The word environment has a multitude of definitions, or rather interpretations. Not too long ago we discussed the environment of science and humanities classes throughout our educations. A topic I feel is a very important, and very overlooked. Throughout my education I have attended a public elementary school, a private middle school, a public magnet high school, and now an out of state, for me, public university. Experiencing this wide range of schools, as well as my own curiosity has brought me to think about this topic quite a bit. I am white, and part of the upper class. While these traits may not necessarily define me, they do impact who I am immeasurably because they change the way I experience and interact with the world around me. In contrast to that I am also a gay female. These traits have also impacted the way I interact with the world, or rather how the world interacts with me. Specifically in education these traits have impacted my relationships with teachers, students, with the material we are taught, extracurricular activities, and much more. More clearly stated, it has impacted the environment of my education.

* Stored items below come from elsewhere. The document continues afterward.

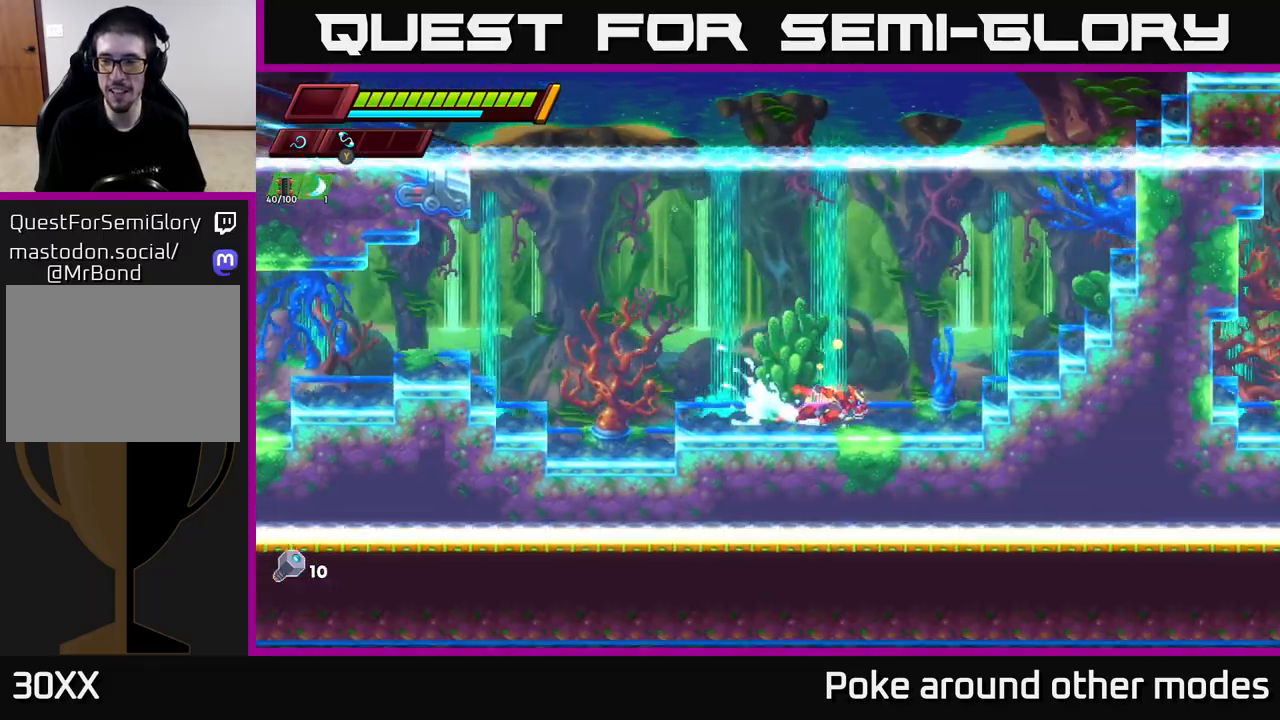
{"buttons": [], "left_stick": "right", "right_stick": "center", "events": [[33, "A", "down"], [133, "left_stick", "right"], [383, "A", "up"], [467, "R2", "up"]]}
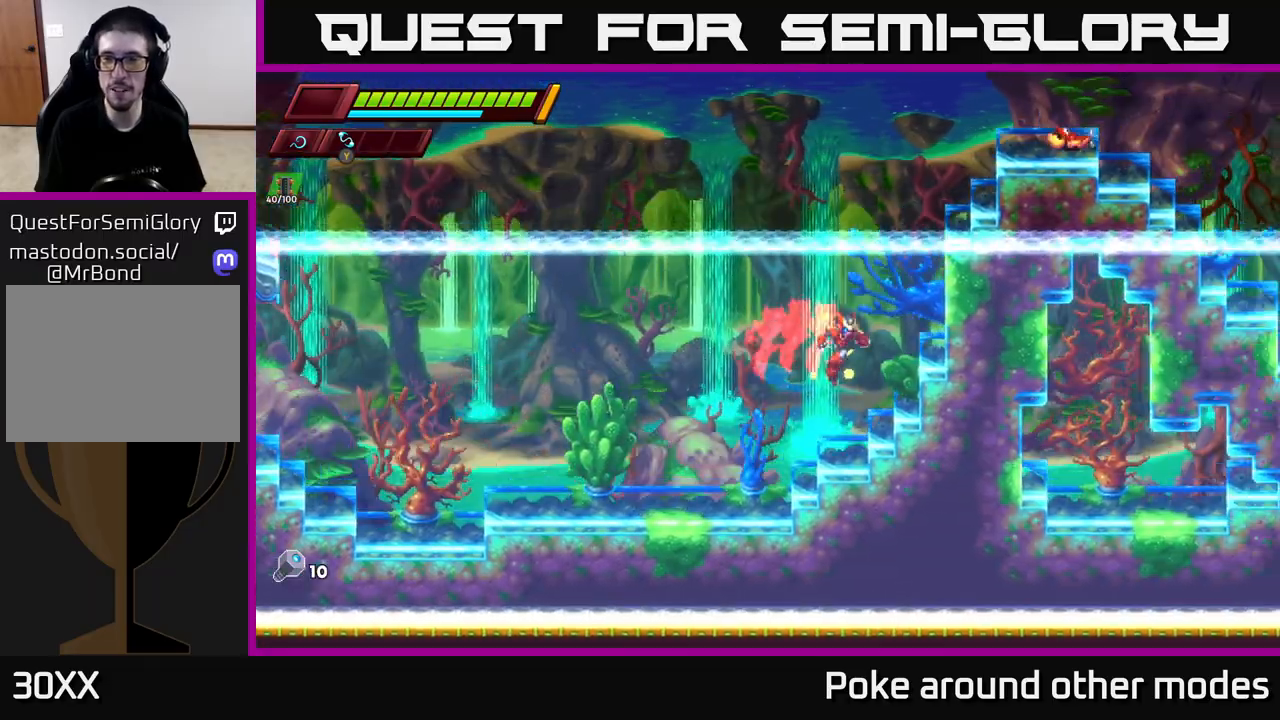
{"buttons": [], "left_stick": "right", "right_stick": "center", "events": [[117, "A", "down"], [367, "A", "up"]]}
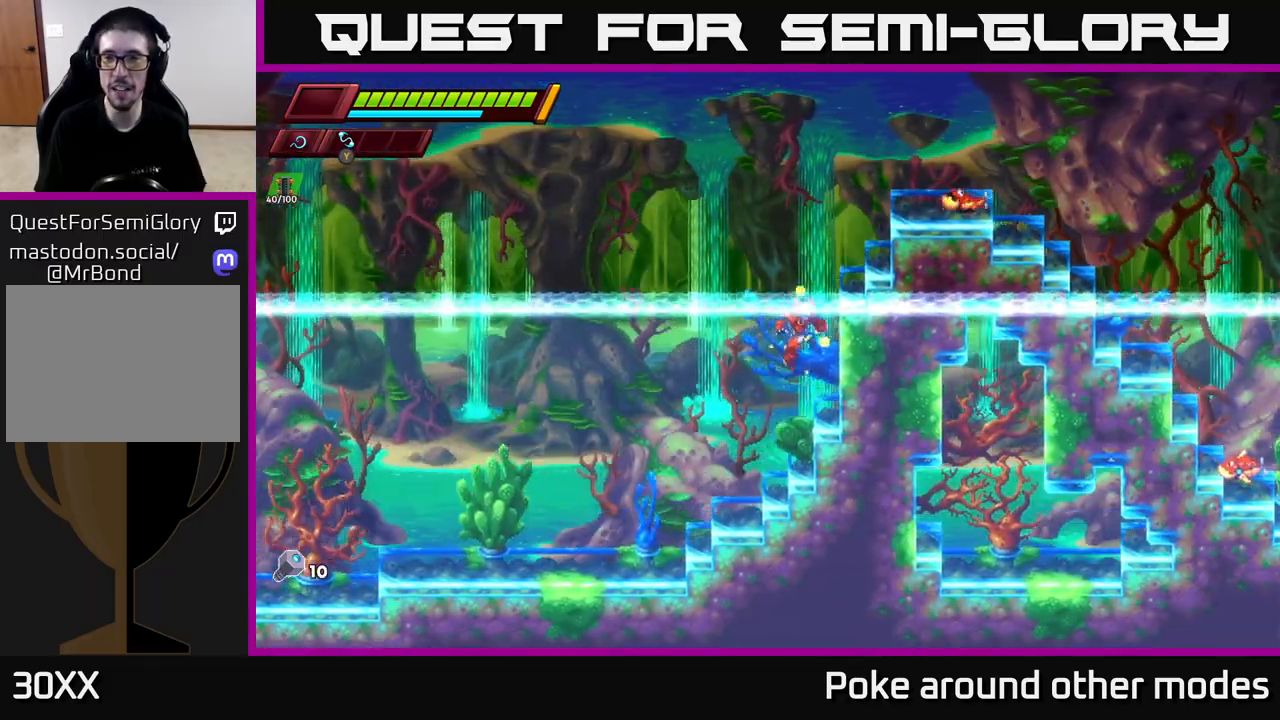
{"buttons": [], "left_stick": "up-right", "right_stick": "center", "events": [[67, "left_stick", "up-right"], [83, "A", "down"], [367, "A", "up"], [367, "X", "down"], [500, "X", "up"]]}
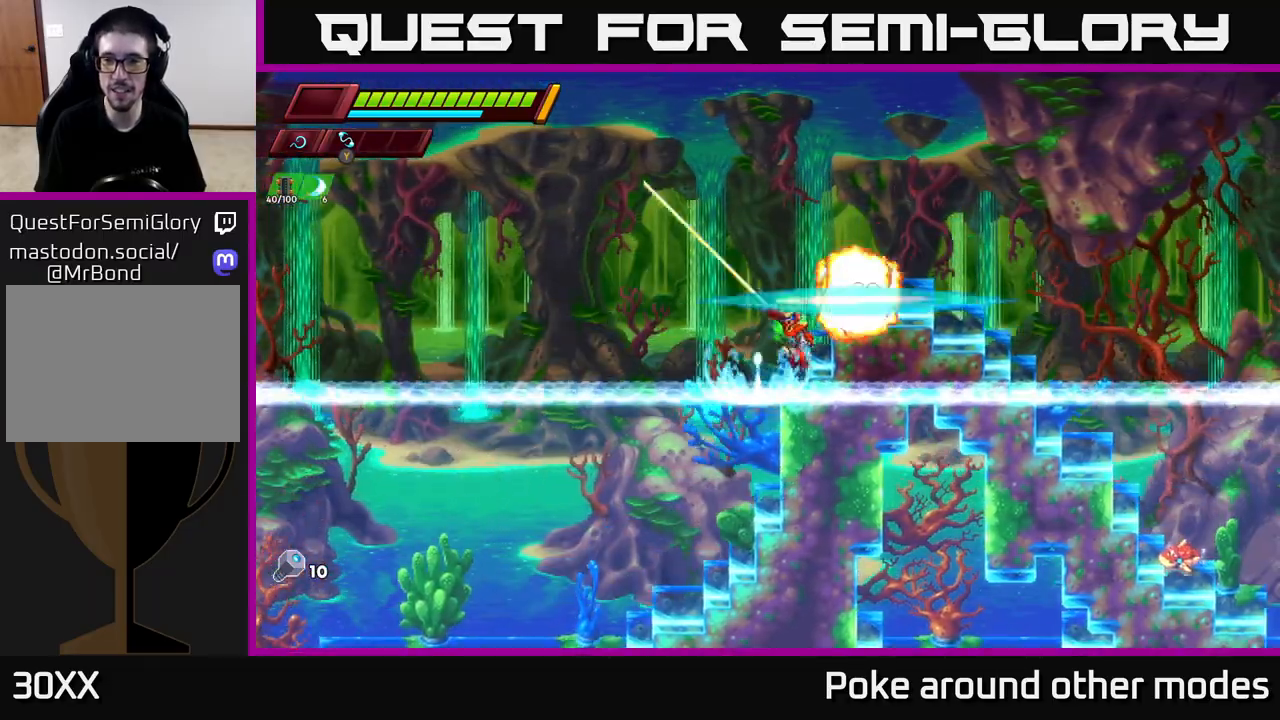
{"buttons": [], "left_stick": "right", "right_stick": "center", "events": [[200, "left_stick", "center"], [217, "A", "down"], [300, "left_stick", "right"], [467, "A", "up"]]}
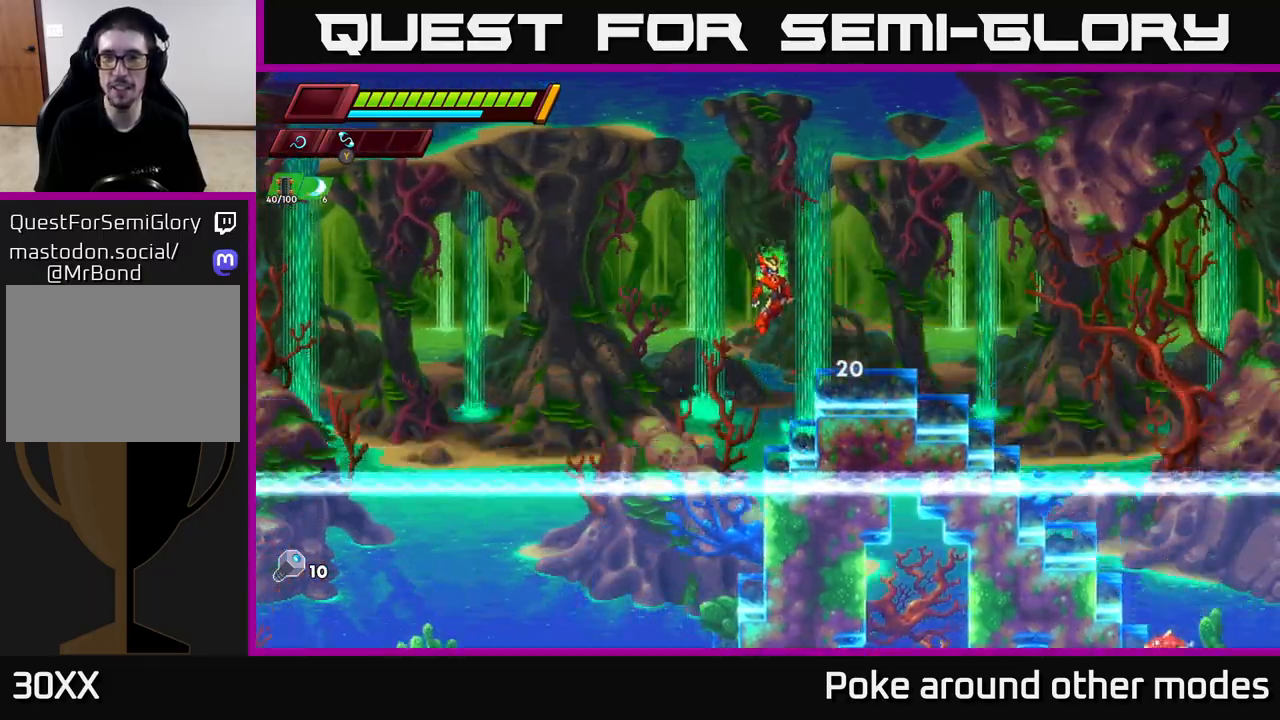
{"buttons": ["A", "R2"], "left_stick": "right", "right_stick": "center", "events": [[250, "R2", "down"], [367, "A", "down"]]}
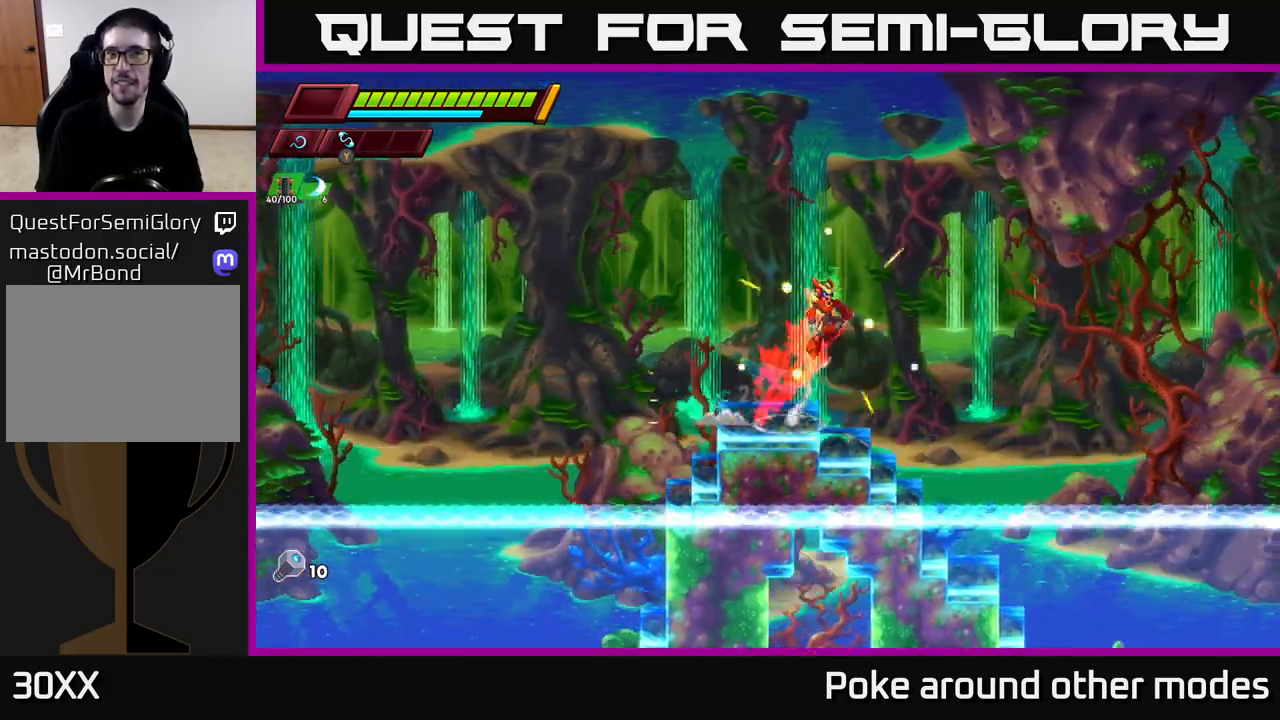
{"buttons": [], "left_stick": "down-right", "right_stick": "center", "events": [[67, "A", "up"], [100, "R2", "up"], [183, "right_stick", "down"], [483, "left_stick", "down-right"], [500, "right_stick", "center"]]}
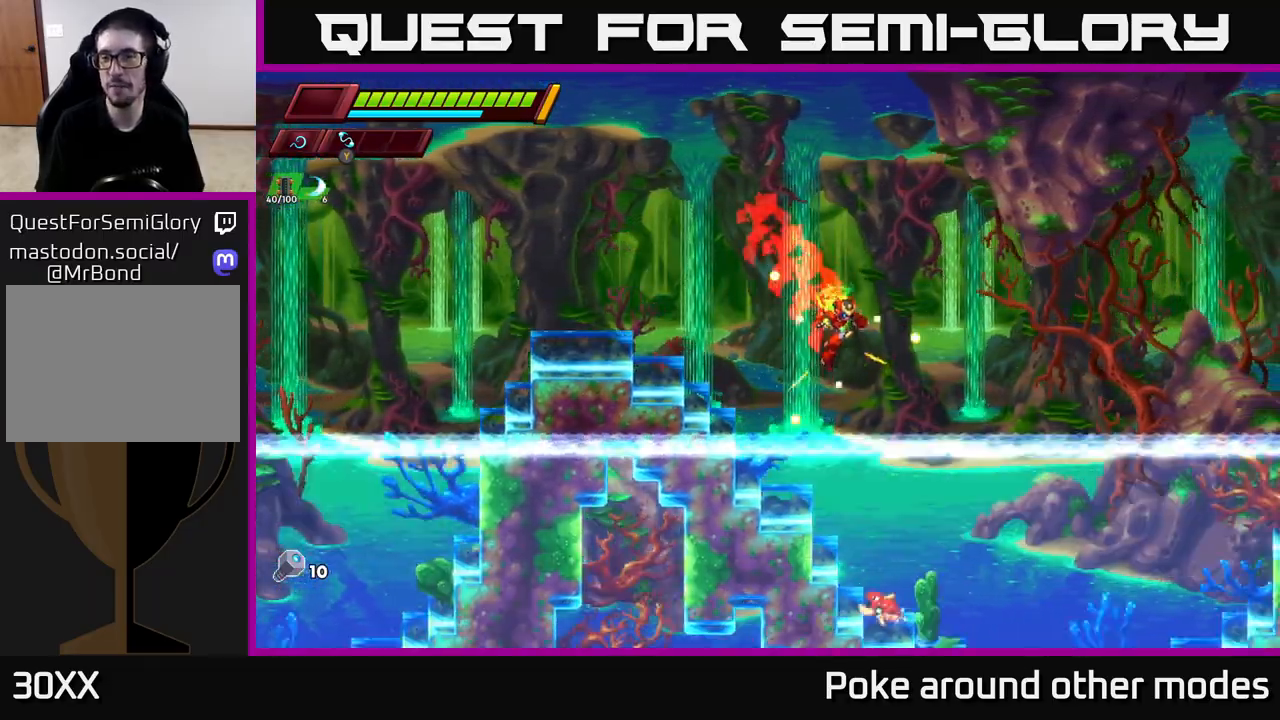
{"buttons": [], "left_stick": "right", "right_stick": "center", "events": [[100, "A", "down"], [267, "A", "up"], [300, "left_stick", "left"], [467, "left_stick", "right"]]}
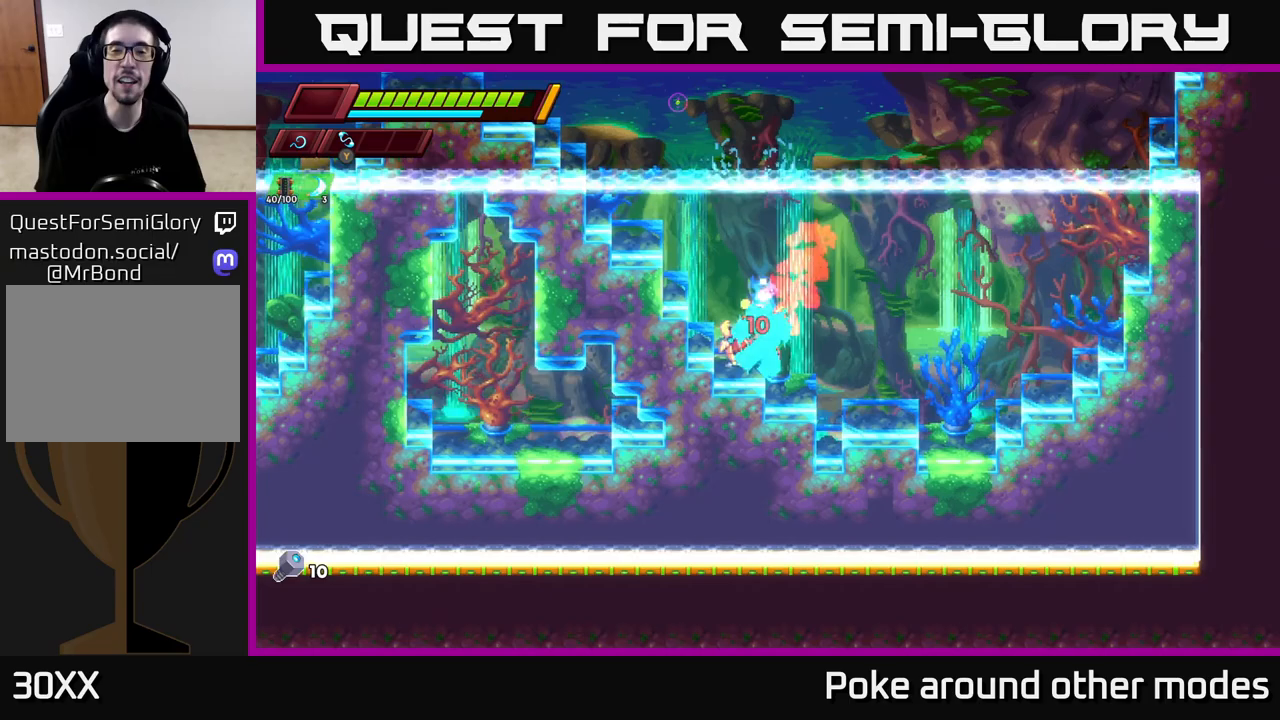
{"buttons": [], "left_stick": "up", "right_stick": "center", "events": [[67, "A", "down"], [83, "R2", "down"], [100, "R2", "up"], [183, "A", "up"], [317, "left_stick", "left"], [333, "X", "down"], [433, "X", "up"], [500, "left_stick", "up"]]}
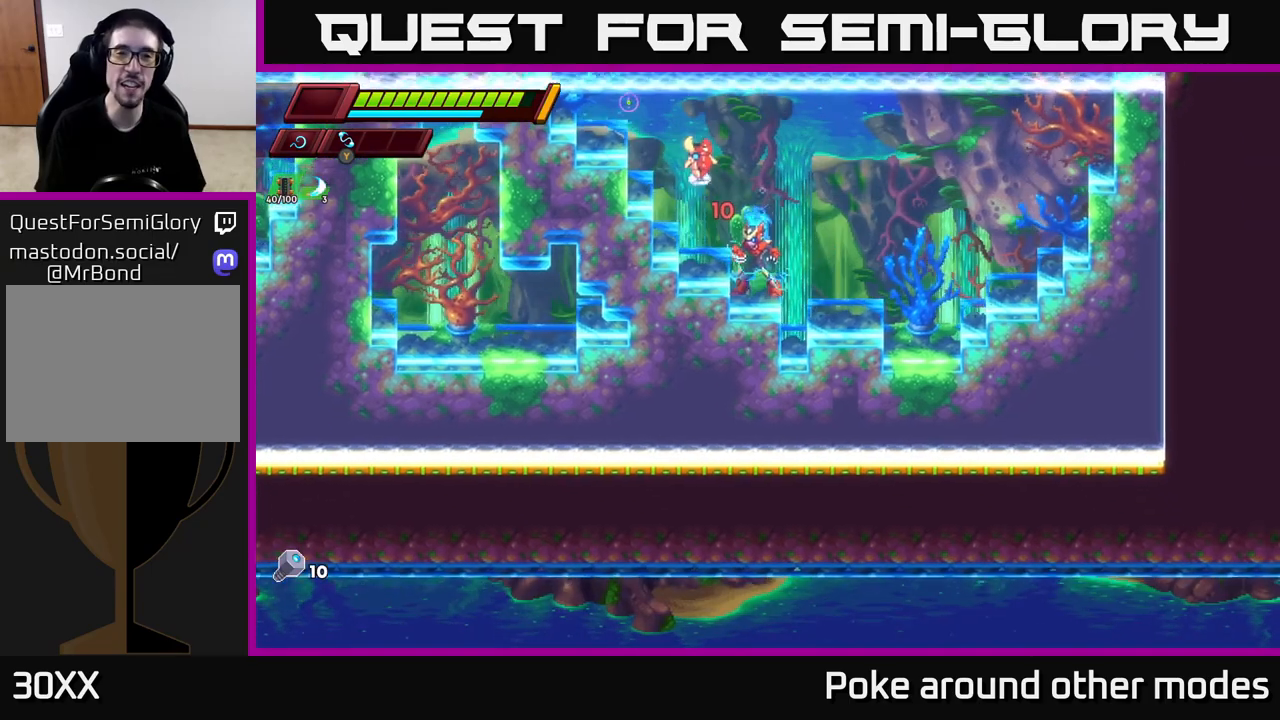
{"buttons": [], "left_stick": "up-right", "right_stick": "center", "events": [[50, "A", "down"], [83, "X", "down"], [233, "X", "up"], [350, "A", "up"], [367, "X", "down"], [417, "left_stick", "up-right"], [450, "X", "up"]]}
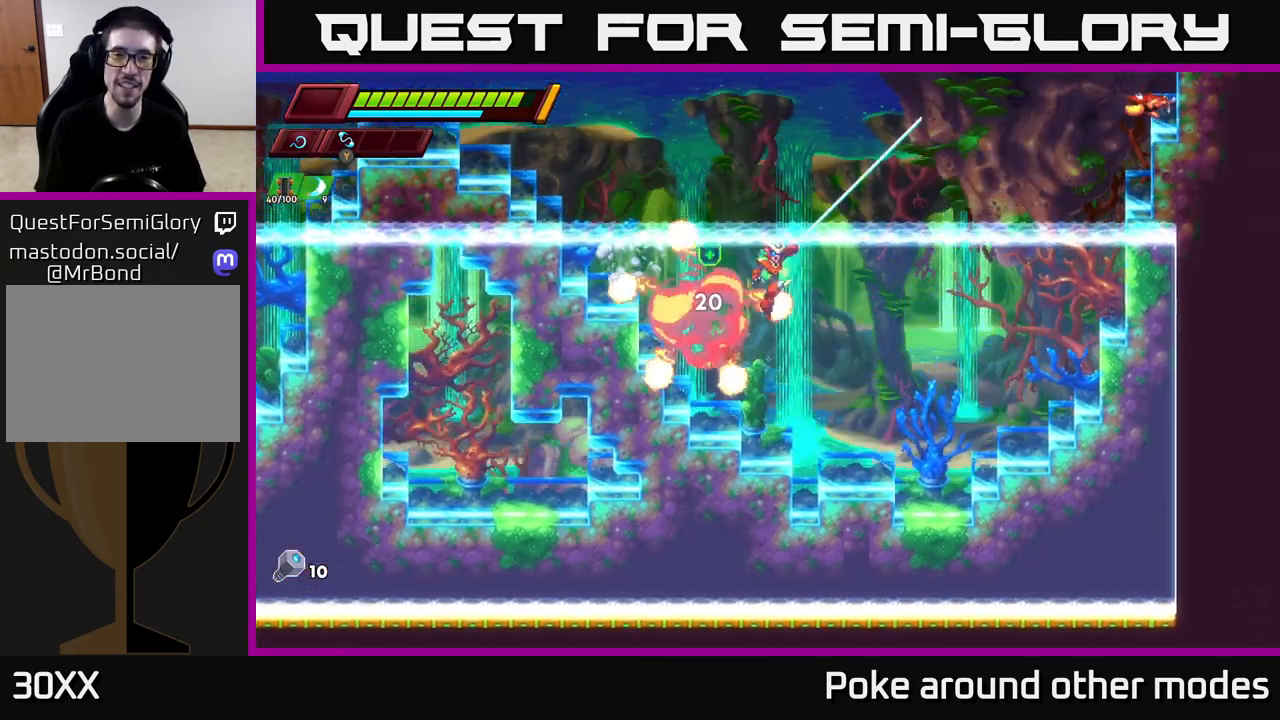
{"buttons": ["A"], "left_stick": "up", "right_stick": "center", "events": [[50, "left_stick", "center"], [233, "left_stick", "left"], [333, "A", "down"], [417, "left_stick", "up"]]}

In elementary school I was discriminated against by classmates for being a girl. From having spitballs hit me, for every day of fourth grade, during class, to not being allowed to participate in the same types of learning games as the boys. The underdeveloped curriculum in my elementary school taught us to memorize, rather than learn information, as well as continues to teach patriarchal ideas, and historical inaccuracies. In middle school this did not change. As a girl I was pushed in one direction, while boys were pushed in another. I saw this most when it came to our teachers expectations for grades, extracurricular activities, and our clothes. This gender discrimination was what was most apparent to me as a child, and it was also relatively consistent from a lower income public school to a religious private school filled with and run by the one percent. Once reaching high school, discrimination towards more than just gender became apparent. I was blinded by my privilege and age growing up, but as I began to open my eyes I think I began to benefit exponentially more from my education.
As much as you can blame not knowing fractions on your fourth grade teacher, or as much as people want to blame a boys inattentiveness on the girl sitting in the front of the class wearing a tank top, what I have realized is for as much of our environment that we cant control, there is so much more that we can. I understand this topic is much larger than what my five hundred words can say, and there are challenges I will never have to experience, but if theres one thing I can emphasize it’s this : Your education is driven by your passion to understand the world around you.